La Nirvana de «Tzinacán, mago de la pirámide de Qaholom»

    Entonces ocurrió lo que no puedo olvidar ni comunicar. Ocurrió la unión con la divinidad, con el universo (no sé si estas palabras difieren). El éxtasis no repite sus símbolos: hay quien ha visto a Dios en un resplandor, hay quien lo ha percibido en una espada o en los círculos de una rosa. Yo vi una Rueda altísima, que no estaba delante de mis ojos, ni detrás, ni a los lados, sino en todas partes, a un tiempo. Esa Rueda estaba hecha de agua, pero también de fuego, y era (aunque se veía el borde) infinita. Entretejidas, la formaban todas las cosas que serán, que son y que fueron, y yo era una de las hebras de esa trama total, y Pedro de Alvarado, que me dio tormento, era otra. Ahí estaban las causas y los efectos, y me bastaba ver esa Rueda para entenderlo todo, sin fin. ¡Oh dicha de entender, mayor que la de imaginar o la de sentir! Vi el universo y vi los íntimos designios del universo. Vi los orígenes que narra el Libro del Común. Vi las montañas que surgieron del agua, vi los primeros hombres de palo, vi las tinajas que se volvieron contra los hombres, vi los perros que les destrozaron las caras. Vi el dios sin cara que hay detrás de los dioses. Vi infinitos procesos que formaban una sola felicidad, y, entendiéndolo todo, alcancé también a entender la escriturad del tigre.  
     Es una fórmula de catorce palabras casuales (que parecen casuales), y me bastaría decirla en voz alta para ser todopoderoso. Me bastaría decirla para abolir esta cárcel de piedra, para que el día entrara en mi noche, para ser joven, para ser inmortal, para que el tigre destrozara a Alvarado, para sumir el santo cuchillo en pechos españoles, para reconstruir la pirámide, para reconstruir el imperio. Cuarenta sílabas, catorce palabras, y yo, Tzinacán, regiría las tierras que rigió Moctezuma. Pero yo sé que nunca diré esas palabras, porque ya no me acuerdo de Tzinacán.  
     Que muera conmigo el misterio que está escrito en los tigres. Quien ha entrevisto el universo, quien ha entrevisto los ardientes designios del universo, no puede pensar en un hombre, en sus triviales dichas o desventuras, aunque ese hombre sea él. Ese hombre ha sido él, y ahora no le importa. Qué le importa la suerte de aquel otro, qué le importa la nación de aquel otro, si él, ahora, es nadie. Por eso no pronuncio la fórmula, por eso dejo que me olviden los días, acostado en la oscuridad.

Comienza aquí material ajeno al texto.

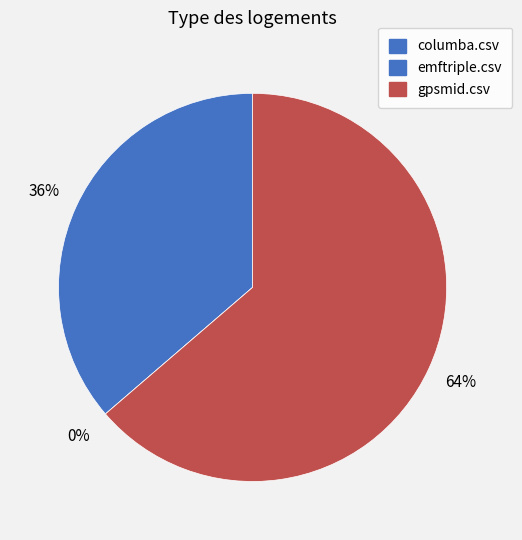

Rank the categories by value from lowest to highest.

emftriple.csv, columba.csv, gpsmid.csv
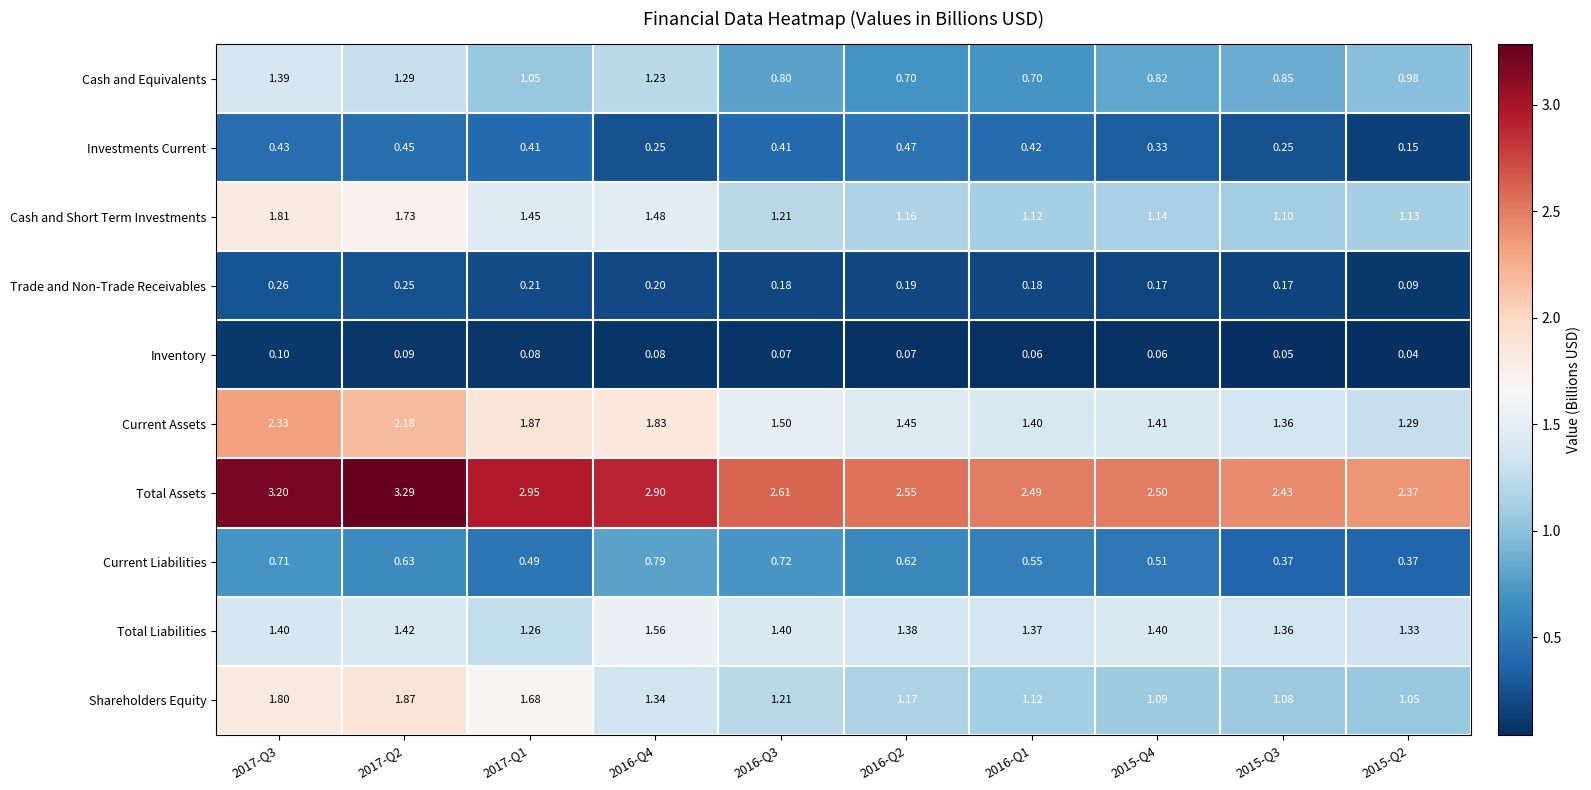

At which category is the sum across all series the highest?

2017-Q3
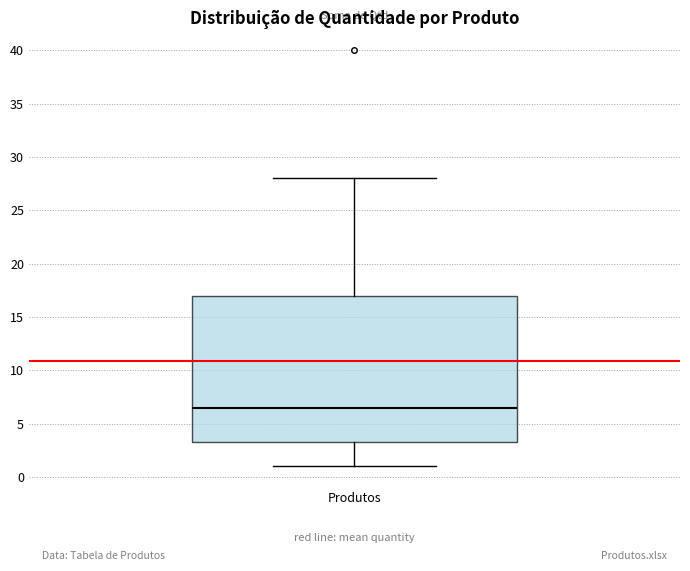

Read this box plot against the y-axis: the position of the median line, the range covered by the box, and the ends of both whiskers. The values are not printed on the chart, so give them approximately, as read against the axis.

median 6.5, box 3.5 to 17.0, whiskers 1.0 to 28.0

Jorge Luis Borges, El Aleph,
"La escritura de Dios"



 

Saturday, March 15, 2014

El espíritu mozárabe de Andalucía...

[...] Escribía con lenta seguridad, de derecha a izquierda; el ejercicio de formar silogismos y de eslabonar vastos párrafos no le impedía sentir, como un bienestar, la fresca y honda casa que lo rodeaba. En el fondo de la siesta se enronquecían amorosas palomas; de algún patio invisible se elevaba el rumor de la fuente; algo en la carne de Averroes, cuyos antepasados procedían de los desiertos árabes, agradecía la constancia del agua. Abajo estaban los jardines, la huerta; abajo, el atareado Guadalquivir y después la querida ciudad de Córdoba, no menos clara que Bagdad o que el Cairo, como un complejo y delicado instrumento, y alrededor (esto Averroes lo sentía también) se dilataba hacia el confín la tierra de España, en la que hay pocas cosas, pero donde cada una parece estar de un modo sustantivo y eterno.

 Jorge Luis Borges, El Aleph,
"La busca de Averroes"

Los jardines de El Alcázar de Córdoba.